せいは、すっかり大人びた会話を投げかけてくる。

「なんで・・・」

「どうして・・・?」は相変わらず多かったけど

でも、きちんと、理解できる年に確実に成長していた。

「パパ・・・もう逢えないんだ。」

「え?どういうこと?」

「ママとはね・・・・」

「じゃあ・・・約束してよ。」

せいは、急に約束って・・・

「僕のパパ・・・やめないって。」

「せい・・・」

聡は、何と言ったらいいか・・・

何にも出なかった。

そして、気づかされる。

この子の父親なんだってこと。

「ああ・・・。約束するよ。」

聡はせいと指切りを交わす。

本当に一瞬だったが・・・

その小さな小指が

妙にあったかく、そして力強い。

「もっと、アイツのこと、見て上げればよかったな・・・」

聡は今更そんな感情に苦しんだ。

したくてもできないっていう現実に

名残惜しさと

でもこんなめでたい日にしんみりしてはいけないって

「せい。
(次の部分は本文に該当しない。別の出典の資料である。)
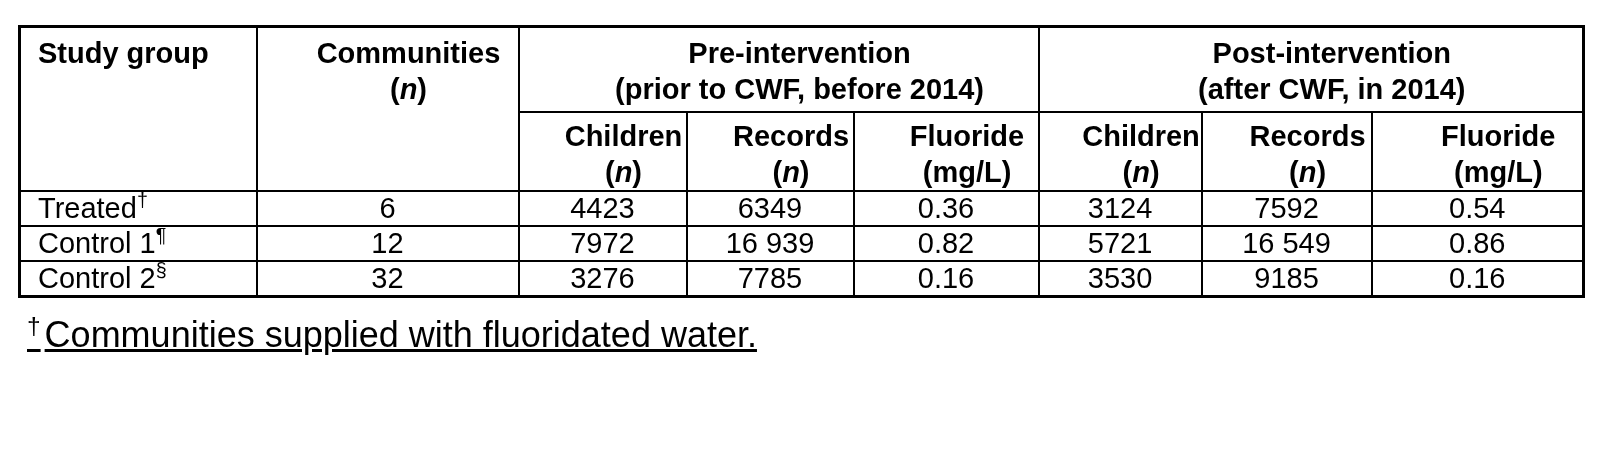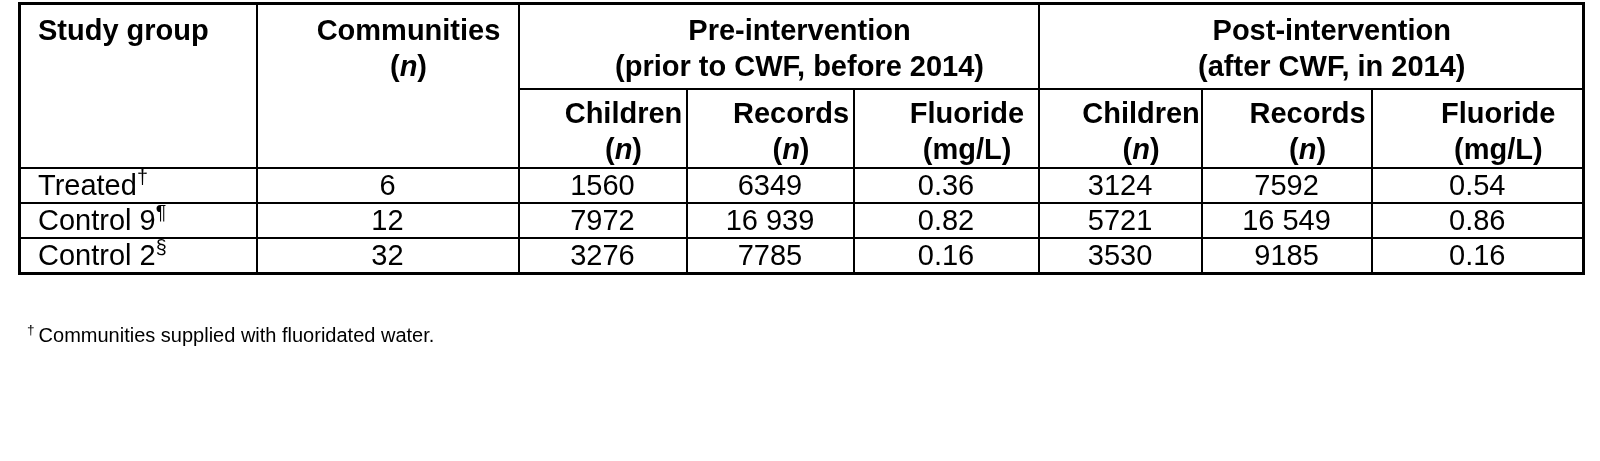--- a/index.html
+++ b/index.html
@@ -6,21 +6,21 @@
   html, body {
     width: 1600px; height: 461px;
     background: #ffffff;
     color: #000000;
     font-family: "Liberation Sans", "DejaVu Sans", sans-serif;
     position: relative;
     overflow: hidden;
   }
   table.study-table {
     position: absolute;
-    left: 18px; top: 2px;
+    left: 18px; top: 25px;
     width: 1564px;
     border-collapse: collapse;
     table-layout: fixed;
     border: 3px solid #000;
   }
   .study-table th, .study-table td {
     border: 2px solid #000;
   }
   .study-table th {
     font-weight: bold;
@@ -49,22 +49,23 @@
     padding-left: 17px;
   }
   .it { font-style: italic; }
   sup {
     font-size: 68%;
     line-height: 0;
   }
   .footnotes {
     position: absolute;
     left: 27px; top: 317px;
-    font-size: 20px;
+    font-size: 36px;
     line-height: 36px;
+    text-decoration: underline;
   }
   .fn-line sup { margin-right: 4px; }
   .fn-line sup:empty { display: none; margin: 0; }
 </style>
 </head>
 <body>
 
 <table class="study-table">
   <colgroup>
     <col style="width:237px">
@@ -118,29 +119,29 @@
       <th>
         <span>Fluoride</span><br>
         <span>(mg/L)</span>
       </th>
     </tr>
   </thead>
   <tbody>
     <tr>
       <td class="group-cell"><span>Treated</span><sup>†</sup></td>
       <td>6</td>
-      <td>1560</td>
+      <td>4423</td>
       <td>6349</td>
       <td>0.36</td>
       <td>3124</td>
       <td>7592</td>
       <td>0.54</td>
     </tr>
     <tr>
-      <td class="group-cell"><span>Control 9</span><sup>¶</sup></td>
+      <td class="group-cell"><span>Control 1</span><sup>¶</sup></td>
       <td>12</td>
       <td>7972</td>
       <td>16 939</td>
       <td>0.82</td>
       <td>5721</td>
       <td>16 549</td>
       <td>0.86</td>
     </tr>
     <tr>
       <td class="group-cell"><span>Control 2</span><sup>§</sup></td>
小学校頑張れよ」

「うん」

「じゃあ・・・これで・・」

「ああ・・・」

さゆりはせいの手を引いて聡の元を去っていく。

「ああ・・・これで・・・」聡は2人の背中をじっと見つめては

いつまでも、手を振っていた。

一人進む桜並木は

ふんわりより

桜は

残酷にも

聡の肩に

はかなく散っていった。

どんなに季節はめぐっても

もう2人とはそれを共有できない。

春はこうして何年も

聡に思い出させる。

「そろそろ、5年生か。」

あの日から4年。

聡は芽衣と結婚することもなく

たった一人で過ごしていた。

リビングには

そこその高さまで積み重なったノートの山。

聡は日記を今でも書いていた。

それを読み返しては

気持ちを確かめていた。

聡は4年ぶりに会いに行く。

その気持ちはやっぱり決まっていた。

「待ってる・・・」

彼女は同じ気持ちで待っていた。